The system is rooted in print, though it’s expanded beyond the original CMYK reproduction space to extended-gamut CMYKOGV (which adds orange, green and violet to cyan, yellow, magenta and black to print more colors). However, it’s fundamentally a reflective color model, and any reflected color gamut will be smaller than that of most emissive (i.e., monitor) displays. Remember: All those color space diagrams you see are actually a cross section of a color volume, so even if it looks pretty close in 2D it’s not as big a volume. 

So the bottom line is, if you do a lot of publishing or design work using PMS, a Pantone validated display will probably come in handy.

What it isn’t

Pantone Validation says little about color accuracy outside of the colors that fall within the gamut defined by the PMS swatches, except possibly that the display has tighter accuracy tolerances for low-saturation colors in general than a run-of-the-mill display. 

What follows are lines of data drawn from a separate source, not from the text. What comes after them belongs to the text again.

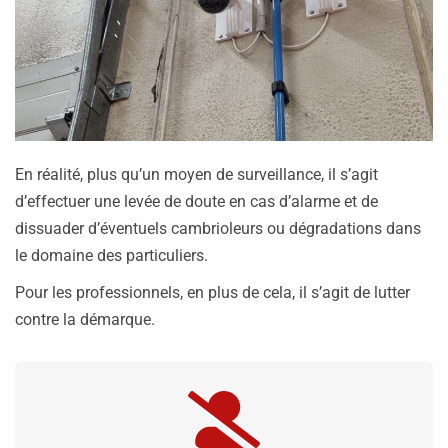
En réalité, plus qu’un moyen de surveillance, il s’agit
d’effectuer une levée de doute en cas d’alarme et de
dissuader d’éventuels cambrioleurs ou dégradations dans
le domaine des particuliers.
Pour les professionnels, en plus de cela, il s’agit de lutter
contre la démarque.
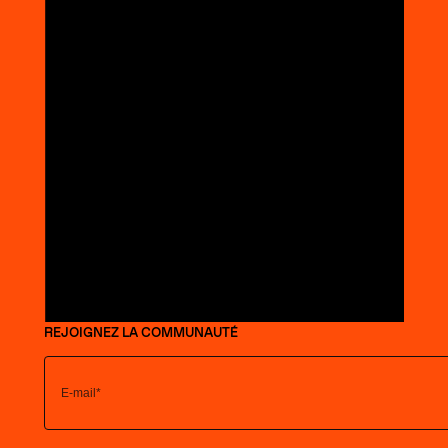
REJOIGNEZ LA COMMUNAUTÉ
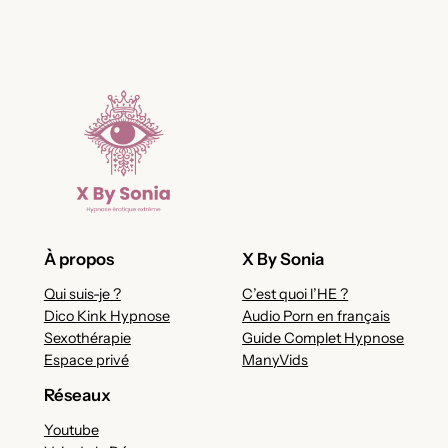
À propos
X By Sonia
Qui suis-je ?
C’est quoi l’HE ?
Dico Kink Hypnose
Audio Porn en français
Sexothérapie
Guide Complet Hypnose
Espace privé
ManyVids
Réseaux
Youtube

PMS doesn’t fully cover the old sRGB color space and only covers a fraction of a digital-first space such as P3, which means it’s effectively useless for color-accurate video editing unless you’ve got scenes where it’s most important to get the spot colors right, such as commercials. And it can’t capture the tonal range of HDR, because print reflects far less light than the 1,000 nits you can get out of some monitors.

Furthermore, unless explicitly claimed by a manufacturer, you can’t assume that a Pantone Validated display is factory calibrated. It’s characterized, which tells you how close it gets to the ideal white point, how close to neutral the grays are, how much the measured brightness levels deviate from ideal and so on, for a limited set of conditions. 

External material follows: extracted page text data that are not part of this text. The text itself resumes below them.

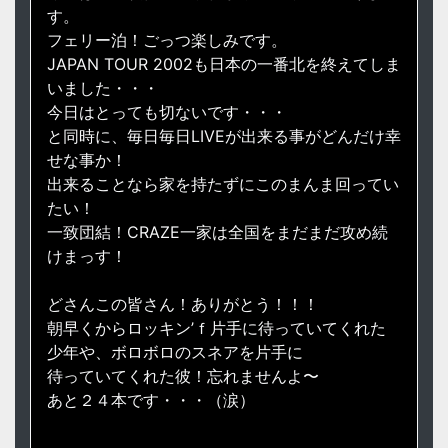
す。
フェリー泊！ごっつ楽しみです。
JAPAN TOUR 2002も日本の一番北を終えてしま
いました・・・
今日はとっても切ないです・・・
と同時に、毎日毎日LIVEが出来る事がどんだけ幸
せな事か！
出来ることなら家を持たずにこのまんま回ってい
たい！
一致団結！CRAZE一家は全国をまだまだ攻め続
けまっす！
どさんこの皆さん！ありがとう！！！
朝早くからロッキン’ｆ片手に待っていてくれた
少年や、ボロボロのスネアを片手に
待っていてくれた彼！忘れませんよ〜
あと２４本です・・・（涙）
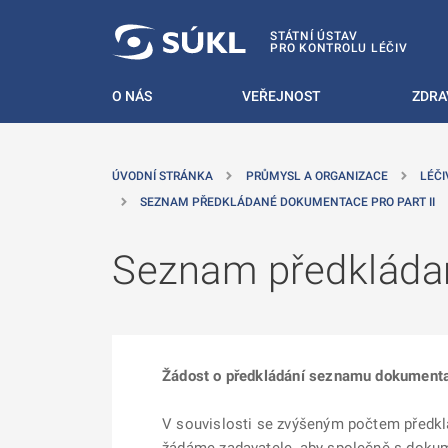
 NA HLAVNÍ OBSAH
STÁTNÍ ÚSTAV
PRO KONTROLU LÉČIV
O NÁS
VEŘEJNOST
ZDRA
ÚVODNÍ STRÁNKA
PRŮMYSL A ORGANIZACE
LÉČI
SEZNAM PŘEDKLÁDANÉ DOKUMENTACE PRO PART II
Seznam předkládan
Žádost o předkládání seznamu dokument
V souvislosti se zvýšeným počtem předkl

Calibration uses the characterization information to map what your software wants to render to the capabilities of the display. Without a software calibration profile to map load or the ability to store profiles in hardware (a capability of professional monitors), it may be capable of hitting the right colors, but Windows essentially doesn’t know how to make it happen. It will treat it like a generic display, which may or not look correct depending on what you’re doing.

And unless the manufacturer advertises its grade (which I’ve yet to see), you don’t know whether a display passed with flying colors or got the bare minimum correct. Nor do you know whether it did remarkably well in sRGB but not as well in Adobe RGB.